Records below:

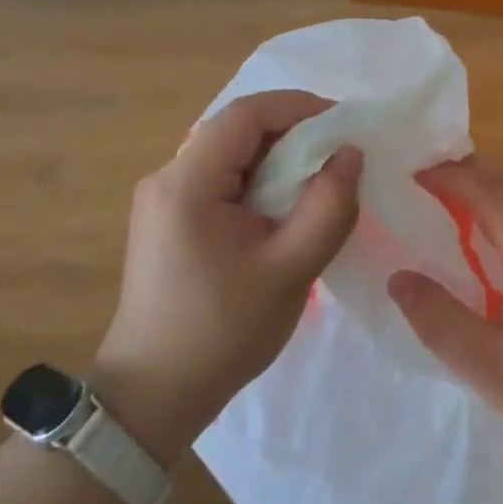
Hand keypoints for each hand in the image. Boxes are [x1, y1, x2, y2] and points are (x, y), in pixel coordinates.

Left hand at [92, 91, 362, 464]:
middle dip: (292, 132)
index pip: (246, 114)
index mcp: (187, 182)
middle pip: (236, 129)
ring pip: (229, 153)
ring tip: (319, 180)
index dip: (298, 106)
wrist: (152, 397)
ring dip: (276, 157)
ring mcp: (162, 197)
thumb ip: (327, 207)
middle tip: (339, 154)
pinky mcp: (167, 218)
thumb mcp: (288, 271)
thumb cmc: (221, 333)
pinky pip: (219, 179)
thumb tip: (350, 154)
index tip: (343, 122)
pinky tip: (283, 207)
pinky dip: (257, 180)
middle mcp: (167, 176)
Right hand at [388, 157, 502, 477]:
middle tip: (424, 182)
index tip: (408, 174)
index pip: (487, 190)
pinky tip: (501, 236)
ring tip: (455, 200)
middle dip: (467, 170)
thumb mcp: (494, 372)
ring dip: (493, 183)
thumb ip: (441, 322)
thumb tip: (397, 277)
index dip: (446, 175)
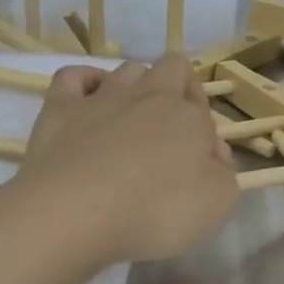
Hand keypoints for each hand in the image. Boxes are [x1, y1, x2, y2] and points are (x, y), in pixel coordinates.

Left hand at [5, 55, 238, 267]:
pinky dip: (84, 84)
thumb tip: (214, 158)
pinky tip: (86, 105)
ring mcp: (100, 97)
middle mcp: (147, 95)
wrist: (73, 214)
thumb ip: (224, 177)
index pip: (205, 112)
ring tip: (129, 127)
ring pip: (127, 71)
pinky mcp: (59, 108)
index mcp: (187, 116)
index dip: (206, 138)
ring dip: (135, 89)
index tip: (201, 171)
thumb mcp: (215, 206)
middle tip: (171, 136)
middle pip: (172, 69)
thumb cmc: (152, 213)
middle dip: (179, 91)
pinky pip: (73, 77)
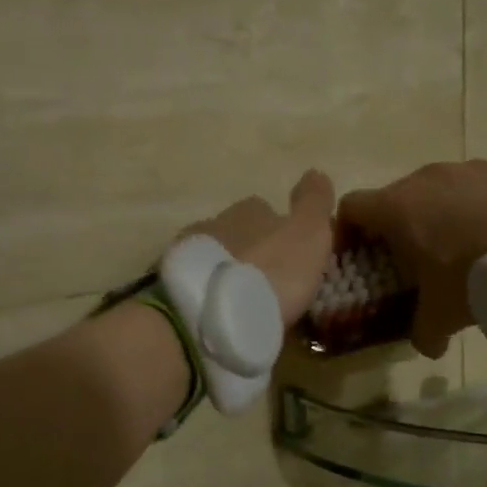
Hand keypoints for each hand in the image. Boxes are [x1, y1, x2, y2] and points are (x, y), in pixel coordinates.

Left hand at [186, 170, 337, 327]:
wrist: (211, 313)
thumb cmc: (271, 271)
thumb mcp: (307, 234)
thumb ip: (314, 203)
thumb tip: (315, 173)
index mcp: (249, 209)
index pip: (265, 209)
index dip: (279, 230)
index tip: (290, 255)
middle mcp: (214, 222)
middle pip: (237, 232)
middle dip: (250, 251)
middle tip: (267, 280)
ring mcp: (187, 253)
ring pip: (212, 256)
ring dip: (226, 271)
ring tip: (241, 300)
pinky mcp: (171, 284)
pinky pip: (195, 283)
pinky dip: (206, 291)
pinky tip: (217, 311)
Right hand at [339, 161, 486, 358]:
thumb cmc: (477, 276)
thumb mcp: (443, 314)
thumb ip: (424, 331)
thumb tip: (427, 346)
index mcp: (398, 208)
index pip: (351, 207)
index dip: (347, 230)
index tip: (358, 254)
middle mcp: (428, 177)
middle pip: (397, 197)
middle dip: (399, 227)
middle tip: (414, 259)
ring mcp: (471, 167)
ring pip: (442, 189)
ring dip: (442, 214)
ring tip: (465, 247)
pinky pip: (483, 187)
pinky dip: (483, 207)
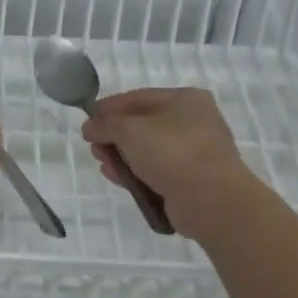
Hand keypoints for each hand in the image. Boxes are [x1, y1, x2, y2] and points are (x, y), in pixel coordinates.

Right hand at [81, 88, 255, 235]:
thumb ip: (105, 124)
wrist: (211, 200)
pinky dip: (135, 172)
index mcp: (185, 99)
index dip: (108, 107)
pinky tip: (116, 177)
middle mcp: (193, 122)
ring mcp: (195, 152)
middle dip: (114, 134)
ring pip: (148, 149)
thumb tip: (90, 128)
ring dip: (122, 155)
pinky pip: (156, 171)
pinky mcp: (191, 180)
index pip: (137, 97)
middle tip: (93, 145)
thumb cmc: (171, 152)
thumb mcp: (129, 130)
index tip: (86, 120)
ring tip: (102, 163)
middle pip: (142, 124)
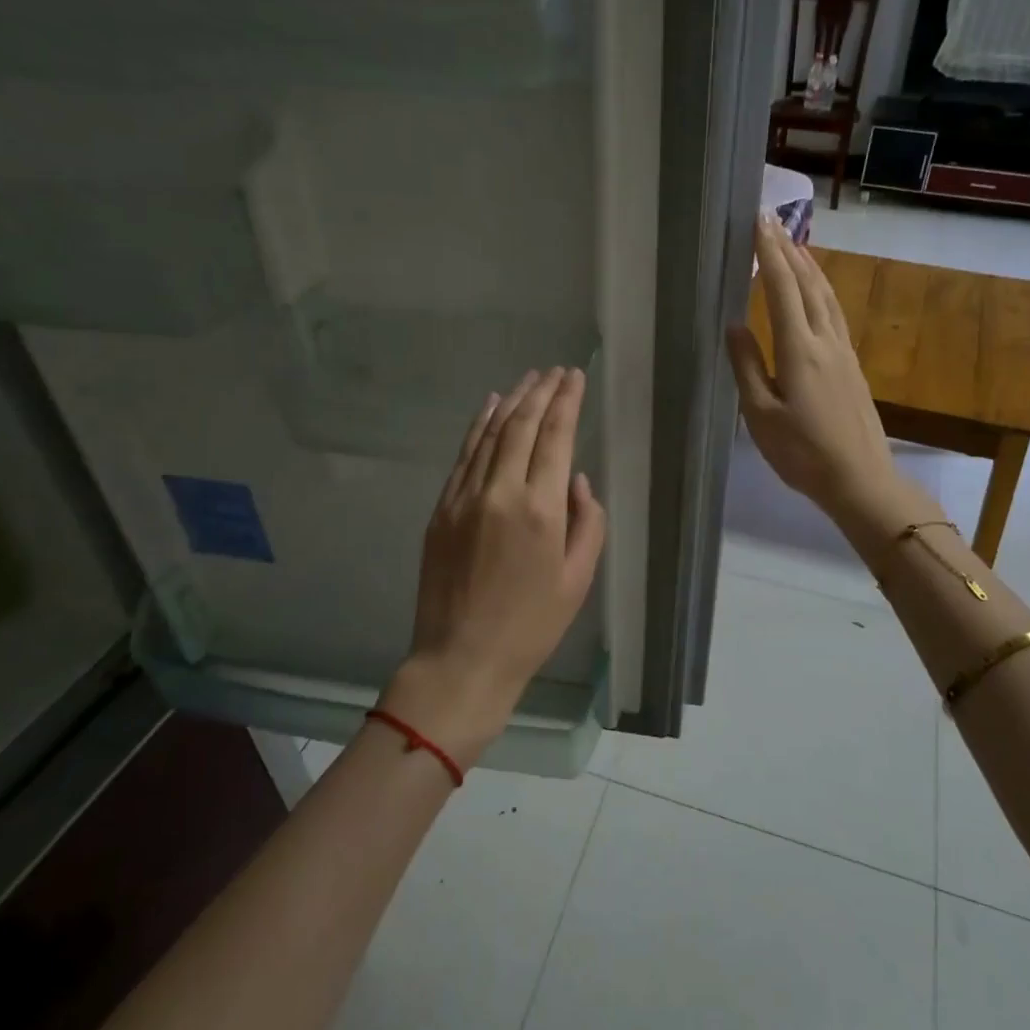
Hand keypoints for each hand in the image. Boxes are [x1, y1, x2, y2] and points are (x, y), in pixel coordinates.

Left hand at [381, 367, 606, 766]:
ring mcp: (464, 497)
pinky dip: (479, 426)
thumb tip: (577, 482)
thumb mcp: (578, 580)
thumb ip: (588, 523)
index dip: (567, 401)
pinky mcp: (441, 509)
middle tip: (556, 371)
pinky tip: (490, 407)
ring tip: (529, 379)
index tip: (575, 376)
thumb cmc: (531, 625)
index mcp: (540, 509)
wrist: (462, 658)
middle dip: (541, 392)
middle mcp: (500, 491)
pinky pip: (463, 455)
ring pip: (490, 433)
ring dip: (511, 401)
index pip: (556, 437)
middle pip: (522, 425)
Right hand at [726, 215, 901, 521]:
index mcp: (799, 350)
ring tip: (796, 245)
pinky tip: (819, 292)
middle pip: (808, 285)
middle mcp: (825, 341)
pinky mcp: (852, 366)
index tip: (758, 222)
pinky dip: (823, 291)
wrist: (860, 479)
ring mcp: (843, 352)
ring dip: (810, 267)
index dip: (770, 254)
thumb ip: (747, 366)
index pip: (783, 289)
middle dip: (789, 250)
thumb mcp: (761, 415)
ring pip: (827, 297)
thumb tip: (734, 325)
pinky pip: (835, 314)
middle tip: (772, 221)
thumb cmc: (803, 453)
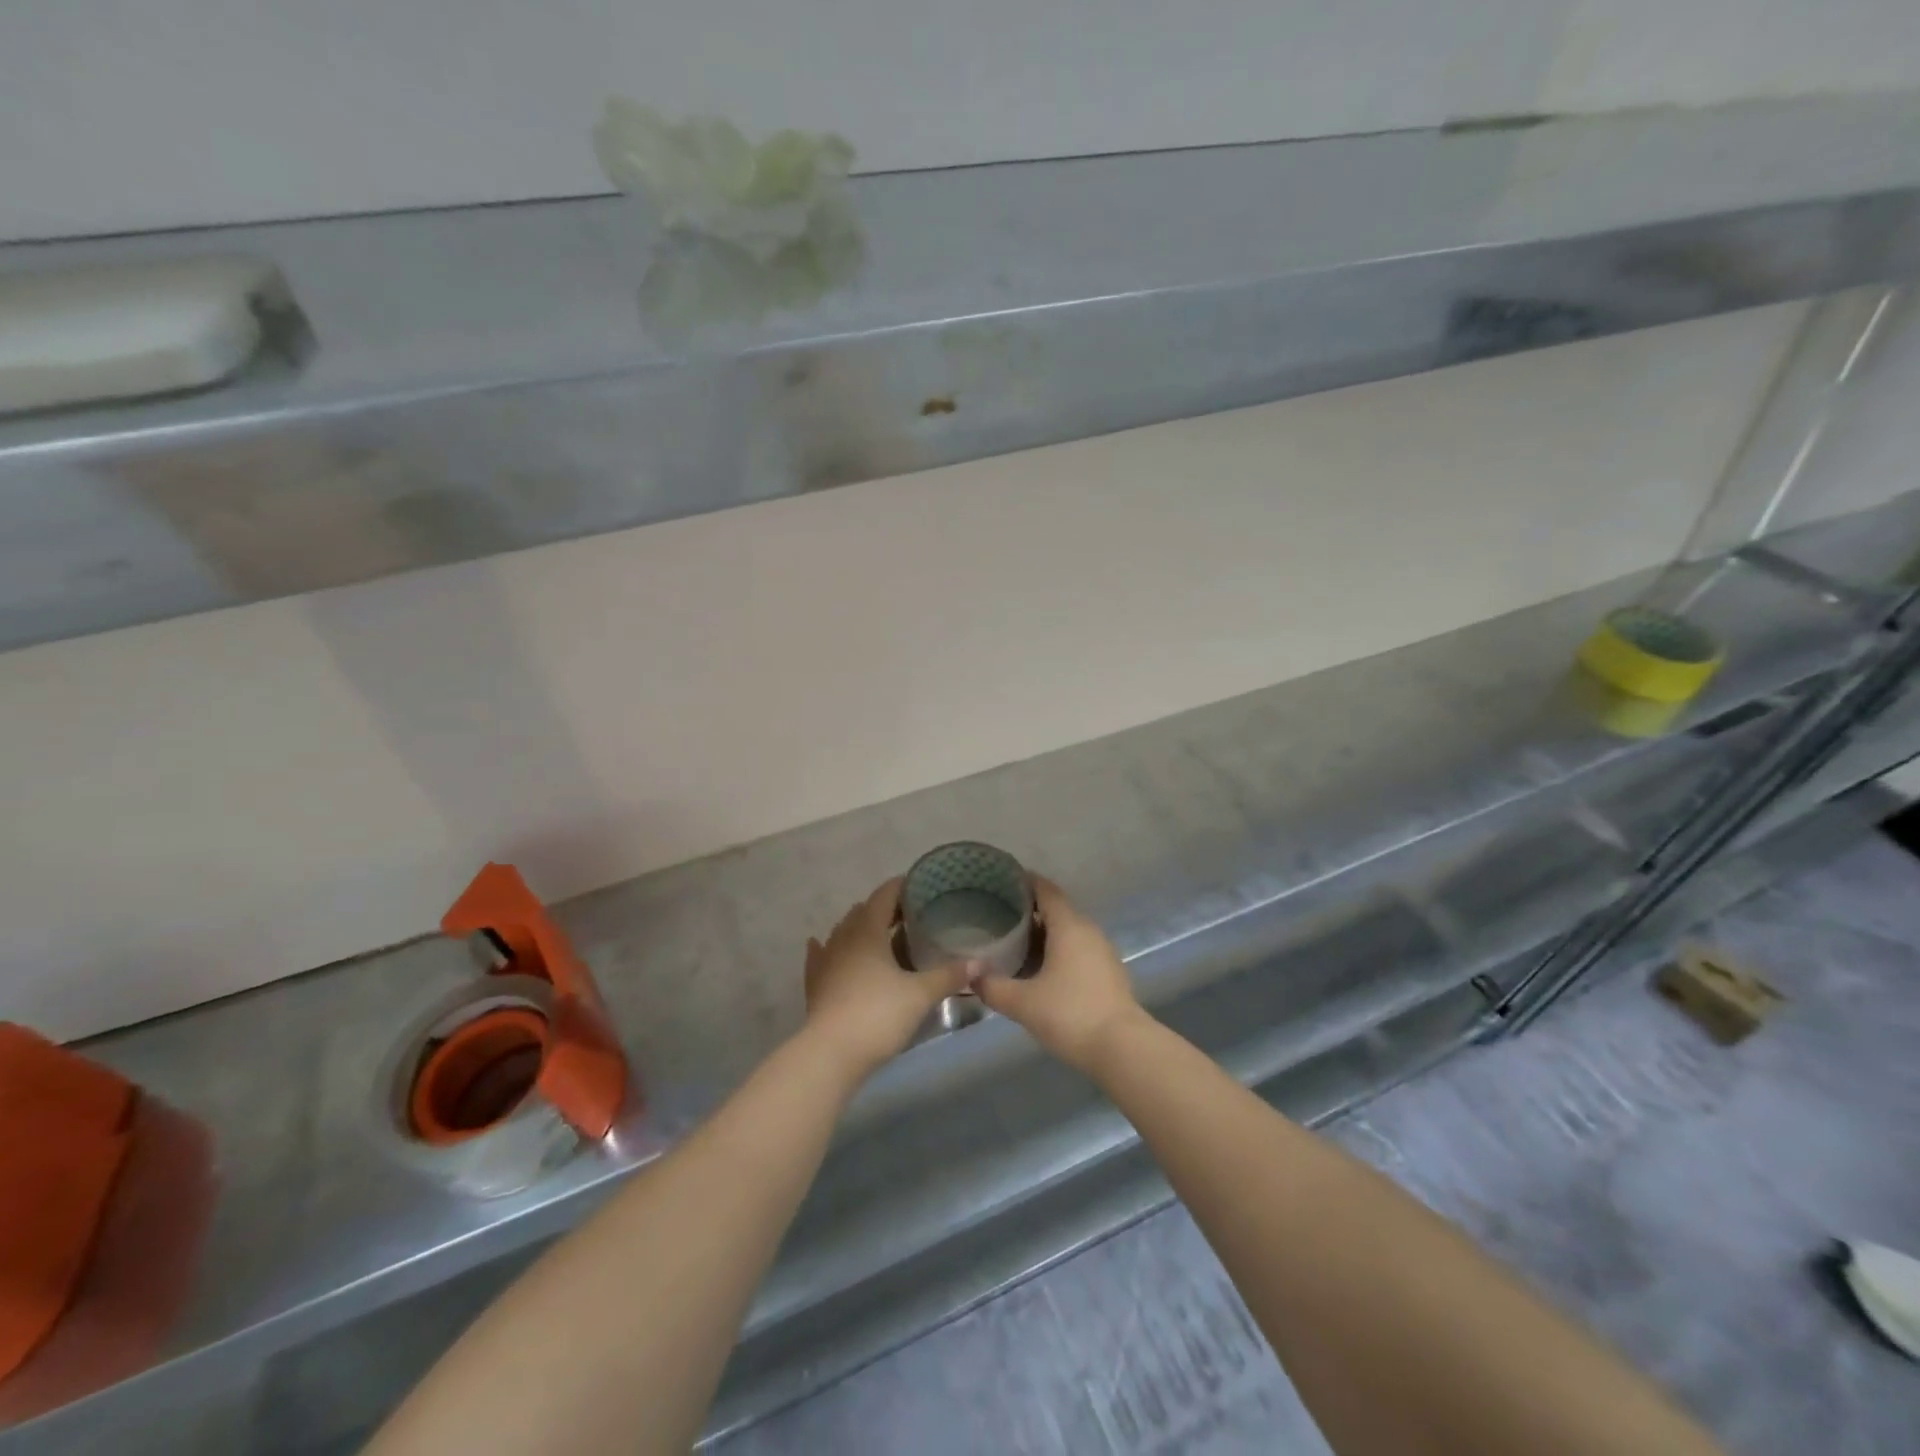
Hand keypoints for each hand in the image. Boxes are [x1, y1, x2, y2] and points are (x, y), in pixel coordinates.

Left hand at [803, 878, 971, 1077]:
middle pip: (864, 911)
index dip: (902, 886)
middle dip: (886, 908)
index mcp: (868, 930)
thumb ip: (950, 975)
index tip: (922, 885)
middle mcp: (843, 937)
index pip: (884, 895)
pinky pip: (820, 955)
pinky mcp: (815, 983)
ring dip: (862, 927)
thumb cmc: (878, 1015)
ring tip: (883, 933)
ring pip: (843, 931)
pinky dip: (828, 947)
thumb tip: (982, 963)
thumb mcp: (921, 994)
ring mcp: (825, 960)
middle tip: (912, 914)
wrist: (831, 1054)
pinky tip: (822, 945)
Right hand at [974, 876, 1142, 1074]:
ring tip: (1015, 940)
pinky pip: (1078, 948)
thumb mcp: (1022, 1003)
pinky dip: (1058, 949)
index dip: (1024, 881)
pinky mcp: (1108, 971)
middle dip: (1029, 908)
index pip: (1045, 889)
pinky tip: (1040, 967)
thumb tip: (971, 975)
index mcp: (1068, 926)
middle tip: (999, 913)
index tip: (1000, 881)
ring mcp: (1102, 951)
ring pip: (1069, 930)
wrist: (1123, 1049)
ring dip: (1044, 931)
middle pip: (1057, 908)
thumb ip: (992, 987)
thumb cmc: (1070, 1014)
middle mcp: (1088, 930)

End of Records.

Transcribe the data exactly, minus any images.

Hand keypoints for each hand in the image. Boxes are [x1, y1, x2, y2] and points are (x, y), in pixel coordinates.

Left hand at [92, 91, 362, 464]:
middle dip: (292, 132)
index pip: (246, 114)
index mcp: (187, 182)
middle pip: (236, 129)
ring pip: (229, 153)
ring tip: (319, 180)
index dip: (298, 106)
wrist: (152, 397)
ring dip: (276, 157)
ring mcp: (162, 197)
thumb ip: (327, 207)
middle tip: (339, 154)
pinky mcp: (167, 218)
thumb mcp: (288, 271)
thumb cmc: (221, 333)
pinky pip: (219, 179)
thumb tip: (350, 154)
index tip: (343, 122)
pinky tip: (283, 207)
pinky dip: (257, 180)
middle mcp: (167, 176)
Right hand at [388, 157, 502, 477]:
middle tip: (424, 182)
index tip: (408, 174)
index pip: (487, 190)
pinky tip: (501, 236)
ring tip: (455, 200)
middle dip: (467, 170)
thumb mcp: (494, 372)
ring dip: (493, 183)
thumb ip: (441, 322)
thumb tip: (397, 277)
index dip: (446, 175)
Hand keypoints for each hand in the image. Boxes are [x1, y1, x2, y2] and points are (x, y), in pixel coordinates.

Left hand at [5, 55, 238, 267]:
pinky dip: (84, 84)
thumb tip: (214, 158)
pinky tip: (86, 105)
ring mcp: (100, 97)
middle mcp: (147, 95)
wrist: (73, 214)
thumb ip: (224, 177)
index pip: (205, 112)
ring tip: (129, 127)
ring pip: (127, 71)
pinky mcp: (59, 108)
index mcp: (187, 116)
index dip: (206, 138)
ring dip: (135, 89)
index tip: (201, 171)
thumb mcp: (215, 206)
middle tip: (171, 136)
middle pip: (172, 69)
thumb cmc: (152, 213)
middle dip: (179, 91)
pinky pip: (73, 77)
Hand keypoints for each hand in the image. Boxes are [x1, y1, x2, y2] and points are (x, y), in pixel coordinates.

Left hand at [186, 170, 337, 327]:
wrist: (211, 313)
thumb cmc: (271, 271)
thumb mcp: (307, 234)
thumb ip: (314, 203)
thumb tip: (315, 173)
index mcp: (249, 209)
index pip: (265, 209)
index dip: (279, 230)
index tip: (290, 255)
middle mcp: (214, 222)
middle pip: (237, 232)
middle dip: (250, 251)
middle tip: (267, 280)
ring mcp: (187, 253)
ring pip: (212, 256)
ring dip: (226, 271)
ring tip: (241, 300)
pinky mcp: (171, 284)
pinky pip: (195, 283)
pinky dip: (206, 291)
pinky tip: (217, 311)
Right hand at [339, 161, 486, 358]:
thumb cmc: (477, 276)
thumb mcp: (443, 314)
thumb ip: (424, 331)
thumb tip: (427, 346)
index mcp: (398, 208)
index pip: (351, 207)
index dip: (347, 230)
index tip: (358, 254)
middle mcp: (428, 177)
middle pip: (397, 197)
middle dip: (399, 227)
middle tip: (414, 259)
ring mcp: (471, 167)
ring pip: (442, 189)
ring dip: (442, 214)
ring tip: (465, 247)
pinky pip: (483, 187)
pinky dip: (483, 207)
Hand keypoints for each hand in the image. Boxes are [x1, y1, x2, y2] and points are (x, y), in pixel coordinates.

Right hand at [81, 88, 255, 235]:
thumb ip: (105, 124)
wrist: (211, 200)
pinky dip: (135, 172)
index mcp: (185, 99)
index dip: (108, 107)
pinky tip: (116, 177)
middle mcp: (193, 122)
ring mcp: (195, 152)
middle dip: (114, 134)
ring pip: (148, 149)
thumb tip: (90, 128)
ring dip: (122, 155)
pinky pip: (156, 171)
pinky mcp: (191, 180)
index pip: (137, 97)
middle tip: (93, 145)
thumb cmc: (171, 152)
thumb mcp: (129, 130)
index tip: (86, 120)
ring tip: (102, 163)
middle pip: (142, 124)
Hand keypoints for each hand in the image. Boxes are [x1, y1, x2, y2] and points are (x, y), in pixel coordinates.

Left hand at [381, 367, 606, 766]:
ring mcp: (464, 497)
pinky dip: (479, 426)
thumb tip: (577, 482)
thumb mcp: (578, 580)
thumb ip: (588, 523)
index dip: (567, 401)
pinky mcp: (441, 509)
middle tip: (556, 371)
pinky tip: (490, 407)
ring tip: (529, 379)
index tip: (575, 376)
thumb cmc: (531, 625)
index mcp: (540, 509)
wrist: (462, 658)
middle dip: (541, 392)
middle mcp: (500, 491)
pinky pip: (463, 455)
ring pip: (490, 433)
ring dip: (511, 401)
index pip: (556, 437)
middle pip: (522, 425)
Right hand at [726, 215, 901, 521]:
index mcp: (799, 350)
ring tip: (796, 245)
pinky tip: (819, 292)
middle pip: (808, 285)
middle mcp: (825, 341)
pinky mcp: (852, 366)
index tip: (758, 222)
pinky dip: (823, 291)
wrist: (860, 479)
ring mcp: (843, 352)
ring dip: (810, 267)
index dip: (770, 254)
thumb ip: (747, 366)
index pip: (783, 289)
middle dip: (789, 250)
thumb mcp: (761, 415)
ring pip: (827, 297)
thumb tip: (734, 325)
pinky pip: (835, 314)
middle tip: (772, 221)
thumb cmc: (803, 453)
Hand keypoints for each hand in the image. Boxes are [x1, y1, x2, y2] and points are (x, y), in pixel coordinates.

Left hand at [803, 878, 971, 1077]:
middle pip: (864, 911)
index dip: (902, 886)
middle dip: (886, 908)
index mcp: (868, 930)
thumb ip: (950, 975)
index tip: (922, 885)
middle mcp: (843, 937)
index pip: (884, 895)
pinky pip: (820, 955)
pinky mcp: (815, 983)
ring dip: (862, 927)
thumb cmc: (878, 1015)
ring tip: (883, 933)
ring pip: (843, 931)
pinky dip: (828, 947)
thumb tip: (982, 963)
thumb mcp: (921, 994)
ring mcp: (825, 960)
middle tip: (912, 914)
wrist: (831, 1054)
pinky tip: (822, 945)
Right hand at [974, 876, 1142, 1074]:
ring tip: (1015, 940)
pinky pip: (1078, 948)
thumb mcp: (1022, 1003)
pinky dip: (1058, 949)
index dip: (1024, 881)
pinky mcp: (1108, 971)
middle dip: (1029, 908)
index pip: (1045, 889)
pinky tip: (1040, 967)
thumb tip: (971, 975)
index mcp: (1068, 926)
middle tip: (999, 913)
index tip: (1000, 881)
ring mcp: (1102, 951)
ring pip: (1069, 930)
wrist: (1123, 1049)
ring dip: (1044, 931)
middle pip: (1057, 908)
thumb ip: (992, 987)
thumb cmc: (1070, 1014)
middle mcp: (1088, 930)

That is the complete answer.